Simplification du droit - Les élus invités à participer à la "chasse aux normes absurdes"
La mission qui leur a été confiée en décembre dernier par Jean-Marc Ayrault fait partie de l'attirail que le gouvernement a promis aux élus locaux en matière de lutte contre l'inflation normative : Alain Lambert et Jean-Claude Boulard sont chargés de s'attaquer au stock des normes qui s'appliquent aux collectivités. Ceci, en proposant des outils qui permettront d'évaluer ces normes, en recensant les normes "inutiles ou inadaptées" et en listant, parmi celles-ci, celles qui pourraient être rapidement abrogées, tel que l'a résumé le 17 janvier Marylise Lebranchu en présentant cette mission à la presse. La ministre a tenu à rappeler que parallèlement à cette mission, qui devra rendre le résultat de ses travaux à la mi-mars, d'autres dispositions étaient en vue. A commencer par la proposition de loi portée par Jean-Pierre Sueur et Jacqueline Gourault, qui doit être prochainement débattue au Sénat à partir de la fin du mois de janvier et entend pour sa part s'attaquer au "flux" des normes. Une proposition de loi "que le gouvernement a l'intention de suivre", a fait savoir Marylise Lebranchu, soulignant en outre que le Comité interministériel pour la modernisation de l'action publique (Cimap) du 18 décembre dernier, a décidé qu'un "programme pluriannuel de simplification" sera arrêté pour "alléger le stock de normes existantes, en commençant par les blocs les plus complexes, notamment le droit de l'environnement et les règles d'urbanisme", tel que l'avait alors indiqué Jean-Marc Ayrault. Enfin, on sait que le futur projet de loi de décentralisation "reviendra sur le rôle de la Commission consultative d'évaluation des normes" (CCEN), qui devrait devenir une formation spécialisée du Haut Conseil des territoires et voir son champ de compétence - et la portée de ses avis – renforcés.

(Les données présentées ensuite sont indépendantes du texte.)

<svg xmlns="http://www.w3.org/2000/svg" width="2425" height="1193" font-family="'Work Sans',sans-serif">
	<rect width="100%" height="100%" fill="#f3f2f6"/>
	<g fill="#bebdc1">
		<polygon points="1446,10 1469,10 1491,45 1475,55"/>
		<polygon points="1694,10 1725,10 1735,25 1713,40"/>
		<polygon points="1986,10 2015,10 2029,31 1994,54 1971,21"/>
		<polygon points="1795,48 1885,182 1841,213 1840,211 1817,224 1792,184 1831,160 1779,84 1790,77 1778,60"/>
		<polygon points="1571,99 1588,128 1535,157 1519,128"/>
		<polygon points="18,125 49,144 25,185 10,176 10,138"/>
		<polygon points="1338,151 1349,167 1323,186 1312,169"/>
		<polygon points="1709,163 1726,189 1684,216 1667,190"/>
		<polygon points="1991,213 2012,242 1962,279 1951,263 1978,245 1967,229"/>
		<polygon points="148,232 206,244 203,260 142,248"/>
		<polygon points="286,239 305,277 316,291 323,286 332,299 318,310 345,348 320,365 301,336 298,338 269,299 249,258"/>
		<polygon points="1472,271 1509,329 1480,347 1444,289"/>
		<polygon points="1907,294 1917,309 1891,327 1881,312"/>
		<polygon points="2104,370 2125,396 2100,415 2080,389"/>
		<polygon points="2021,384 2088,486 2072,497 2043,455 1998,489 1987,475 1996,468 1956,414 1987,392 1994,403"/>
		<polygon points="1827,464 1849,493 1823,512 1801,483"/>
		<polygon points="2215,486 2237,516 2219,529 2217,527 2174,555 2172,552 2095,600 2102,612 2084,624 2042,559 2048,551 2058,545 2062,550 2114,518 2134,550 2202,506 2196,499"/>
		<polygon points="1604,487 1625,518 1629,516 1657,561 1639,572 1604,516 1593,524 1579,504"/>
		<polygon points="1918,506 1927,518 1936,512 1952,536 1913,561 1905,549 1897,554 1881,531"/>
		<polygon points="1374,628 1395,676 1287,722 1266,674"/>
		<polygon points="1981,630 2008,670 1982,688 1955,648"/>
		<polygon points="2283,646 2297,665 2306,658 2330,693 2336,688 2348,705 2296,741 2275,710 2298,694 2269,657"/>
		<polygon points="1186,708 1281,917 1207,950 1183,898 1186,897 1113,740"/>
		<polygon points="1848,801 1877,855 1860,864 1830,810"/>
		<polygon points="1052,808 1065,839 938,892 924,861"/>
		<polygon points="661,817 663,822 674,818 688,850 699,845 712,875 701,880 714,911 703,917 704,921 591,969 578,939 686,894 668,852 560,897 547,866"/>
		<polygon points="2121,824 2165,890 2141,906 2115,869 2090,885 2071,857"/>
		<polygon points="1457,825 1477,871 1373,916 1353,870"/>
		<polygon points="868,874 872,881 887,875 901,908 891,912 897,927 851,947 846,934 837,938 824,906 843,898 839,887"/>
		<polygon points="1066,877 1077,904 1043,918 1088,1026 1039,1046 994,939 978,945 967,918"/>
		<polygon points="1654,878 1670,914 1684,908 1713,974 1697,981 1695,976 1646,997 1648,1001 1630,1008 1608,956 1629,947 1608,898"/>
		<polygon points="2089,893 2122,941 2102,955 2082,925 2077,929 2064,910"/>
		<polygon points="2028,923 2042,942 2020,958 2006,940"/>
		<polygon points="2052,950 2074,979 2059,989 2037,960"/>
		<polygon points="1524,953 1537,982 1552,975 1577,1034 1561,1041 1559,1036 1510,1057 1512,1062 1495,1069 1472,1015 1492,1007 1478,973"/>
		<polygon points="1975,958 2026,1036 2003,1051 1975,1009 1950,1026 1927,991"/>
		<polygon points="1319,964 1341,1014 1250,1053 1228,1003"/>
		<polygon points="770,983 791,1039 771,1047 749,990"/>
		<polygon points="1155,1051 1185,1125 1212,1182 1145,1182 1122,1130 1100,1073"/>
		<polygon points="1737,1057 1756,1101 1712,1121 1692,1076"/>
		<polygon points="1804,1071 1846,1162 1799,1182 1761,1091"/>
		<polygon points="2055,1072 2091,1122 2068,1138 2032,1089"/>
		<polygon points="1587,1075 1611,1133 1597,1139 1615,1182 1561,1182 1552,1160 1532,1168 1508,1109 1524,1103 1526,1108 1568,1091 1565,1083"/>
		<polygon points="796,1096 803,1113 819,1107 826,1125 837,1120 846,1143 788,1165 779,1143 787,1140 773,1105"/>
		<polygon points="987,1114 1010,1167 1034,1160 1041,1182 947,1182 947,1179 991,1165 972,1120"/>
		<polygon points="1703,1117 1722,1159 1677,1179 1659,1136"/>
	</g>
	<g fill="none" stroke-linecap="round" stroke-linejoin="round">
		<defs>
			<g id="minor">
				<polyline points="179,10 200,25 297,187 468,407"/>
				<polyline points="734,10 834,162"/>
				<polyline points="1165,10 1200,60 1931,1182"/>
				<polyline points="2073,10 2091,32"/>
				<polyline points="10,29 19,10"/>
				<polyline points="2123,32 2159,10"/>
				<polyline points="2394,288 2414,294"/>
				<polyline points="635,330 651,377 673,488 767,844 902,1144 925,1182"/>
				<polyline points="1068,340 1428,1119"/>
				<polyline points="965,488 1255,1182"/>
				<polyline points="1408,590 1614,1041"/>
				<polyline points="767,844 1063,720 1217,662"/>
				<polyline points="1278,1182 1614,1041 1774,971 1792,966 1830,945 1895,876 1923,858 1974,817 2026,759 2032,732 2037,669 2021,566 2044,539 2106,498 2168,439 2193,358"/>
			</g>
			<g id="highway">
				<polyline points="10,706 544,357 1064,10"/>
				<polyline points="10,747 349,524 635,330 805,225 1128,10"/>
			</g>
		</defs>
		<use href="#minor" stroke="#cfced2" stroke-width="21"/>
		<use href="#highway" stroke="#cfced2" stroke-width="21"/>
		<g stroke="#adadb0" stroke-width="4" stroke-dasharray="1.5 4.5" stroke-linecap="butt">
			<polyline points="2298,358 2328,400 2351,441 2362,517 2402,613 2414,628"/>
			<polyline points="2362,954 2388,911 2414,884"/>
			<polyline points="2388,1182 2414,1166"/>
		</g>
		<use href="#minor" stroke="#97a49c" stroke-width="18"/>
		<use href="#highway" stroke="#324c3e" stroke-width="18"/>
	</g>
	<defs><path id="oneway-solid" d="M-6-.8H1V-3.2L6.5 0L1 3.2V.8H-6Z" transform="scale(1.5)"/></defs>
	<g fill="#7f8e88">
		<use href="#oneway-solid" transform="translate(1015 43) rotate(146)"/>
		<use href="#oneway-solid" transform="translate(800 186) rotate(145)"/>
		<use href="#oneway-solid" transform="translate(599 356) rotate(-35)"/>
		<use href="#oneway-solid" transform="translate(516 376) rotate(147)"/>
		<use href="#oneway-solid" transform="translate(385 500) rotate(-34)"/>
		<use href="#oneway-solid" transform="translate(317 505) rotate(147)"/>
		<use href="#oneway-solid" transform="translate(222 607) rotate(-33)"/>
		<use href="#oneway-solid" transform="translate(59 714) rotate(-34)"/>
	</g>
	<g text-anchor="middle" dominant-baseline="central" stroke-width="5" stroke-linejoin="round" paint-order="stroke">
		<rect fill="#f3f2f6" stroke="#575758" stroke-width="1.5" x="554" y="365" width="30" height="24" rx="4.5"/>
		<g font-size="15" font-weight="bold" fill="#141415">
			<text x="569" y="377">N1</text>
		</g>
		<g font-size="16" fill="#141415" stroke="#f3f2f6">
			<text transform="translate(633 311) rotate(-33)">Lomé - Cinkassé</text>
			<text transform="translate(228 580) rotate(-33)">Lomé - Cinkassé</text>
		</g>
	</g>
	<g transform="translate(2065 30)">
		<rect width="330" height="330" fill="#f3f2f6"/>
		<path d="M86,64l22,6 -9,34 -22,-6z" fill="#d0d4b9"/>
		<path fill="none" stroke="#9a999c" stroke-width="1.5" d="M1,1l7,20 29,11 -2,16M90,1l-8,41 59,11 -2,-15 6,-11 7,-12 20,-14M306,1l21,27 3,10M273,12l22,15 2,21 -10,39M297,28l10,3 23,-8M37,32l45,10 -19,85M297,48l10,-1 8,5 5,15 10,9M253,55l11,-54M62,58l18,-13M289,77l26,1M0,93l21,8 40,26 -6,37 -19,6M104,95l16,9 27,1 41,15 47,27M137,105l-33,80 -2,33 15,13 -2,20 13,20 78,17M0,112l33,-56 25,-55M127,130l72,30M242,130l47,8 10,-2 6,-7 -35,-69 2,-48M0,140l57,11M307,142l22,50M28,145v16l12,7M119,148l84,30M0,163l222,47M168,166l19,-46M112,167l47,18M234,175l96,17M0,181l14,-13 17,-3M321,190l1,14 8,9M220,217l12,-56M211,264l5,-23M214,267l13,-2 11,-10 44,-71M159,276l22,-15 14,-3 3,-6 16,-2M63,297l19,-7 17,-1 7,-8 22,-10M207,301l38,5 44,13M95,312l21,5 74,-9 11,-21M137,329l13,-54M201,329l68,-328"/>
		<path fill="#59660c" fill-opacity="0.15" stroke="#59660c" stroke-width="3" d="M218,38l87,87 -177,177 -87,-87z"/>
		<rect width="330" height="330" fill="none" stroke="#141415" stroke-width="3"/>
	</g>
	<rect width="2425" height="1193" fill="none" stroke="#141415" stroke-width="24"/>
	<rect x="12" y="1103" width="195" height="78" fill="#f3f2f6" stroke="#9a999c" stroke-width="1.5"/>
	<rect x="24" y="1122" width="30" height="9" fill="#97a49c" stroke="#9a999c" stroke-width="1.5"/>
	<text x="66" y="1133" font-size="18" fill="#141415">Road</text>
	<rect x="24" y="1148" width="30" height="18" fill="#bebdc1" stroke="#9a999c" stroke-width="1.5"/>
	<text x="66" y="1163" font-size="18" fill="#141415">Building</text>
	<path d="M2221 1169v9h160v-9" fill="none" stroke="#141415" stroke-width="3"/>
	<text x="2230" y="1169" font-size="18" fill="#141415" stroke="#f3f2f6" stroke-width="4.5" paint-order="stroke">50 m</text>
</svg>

Le nombre de normes existantes régissant l'action des collectivités "donne le vertige", a reconnu Marylise Lebranchu. Alain Lambert, qui préside la CCEN depuis sa création en 2008 recense "400.000 textes", de la loi à la circulaire en passant par le décret et l'arrêté… Pour le président du conseil général de l'Orne et ancien ministre des Finances, l'une des pistes à étudier serait précisément le "déclassement" d'un certain nombre de textes (ramener dans le domaine réglementaire une disposition qui aurait abusivement été prise par le législateur). "Il y a des normes qui sont dans la loi alors qu'elles ont le niveau d'une circulaire !", constate le président de la CCEN, qui voit à ce titre passer énormément de décrets issus des lois Grenelle ou relevant du champ social.
Pour Jean-Claude Boulard, maire du Mans, le mot clef de la mission est bien l'"abrogation". Il aimerait ainsi pouvoir établir "la liste des 50 normes les plus absurdes" pouvant être rapidement abrogées. Histoire de faire naître une "culture de l'abrogation" en lieu et place de l'"accumulation". D'autant plus, a-t-il lancé au passage, qu'"on a tendance à accumuler des normes sur les lézards et les papillons alors qu'on a été plus faibles sur les banquiers !". Parce que "la période de chasse" – de cette première "chasse aux normes absurdes" – va être courte, jusqu'en mars, l'élu compte sur un certain nombre de "rabbateurs" : les associations d'élus, les parlementaires, les grandes associations sportives… Jean-Claude Boulard et Alain Lambert leur ont écrit, les invitant à "faire remonter" des normes jugées plus handicapantes qu'utiles. Un site internet a même été créé à cet effet : missionnormes.fr. Mais attention, prévient Jean-Claude Boulard, "derrière chaque norme, il y a un défenseur, qu'il ne faut pas sous-estimer !". Reconnaissant vouloir "mettre les rieurs de son côté", l'élu a cité en contrexemple une norme qui n'a selon lui aucun défenseur : un arrêté du 30 septembre qui accompagnait un décret du même jour "relatif à la qualité nutritionnelle des repas servis dans le cadre de la restauration scolaire" et prenait entre autres soin de préciser le grammage requis pour les "merguez, chipolatas, saucisses de Francfort, de Strasbourg, de Toulouse, de volaille et autres saucisses variées". Un exemple assez facile. Surtout si l'on songe aux réactions qu'avait suscité la proposition de loi Doligé en matière, notamment, de handicap… et, plus globalement, de proportionnalité ou adaptabilité de la norme – "une question difficile", reconnaît Alain Lambert. Au-delà du premier tableau de chasse, l'exercice risque donc d'être plus compliqué qu'il n'y paraît.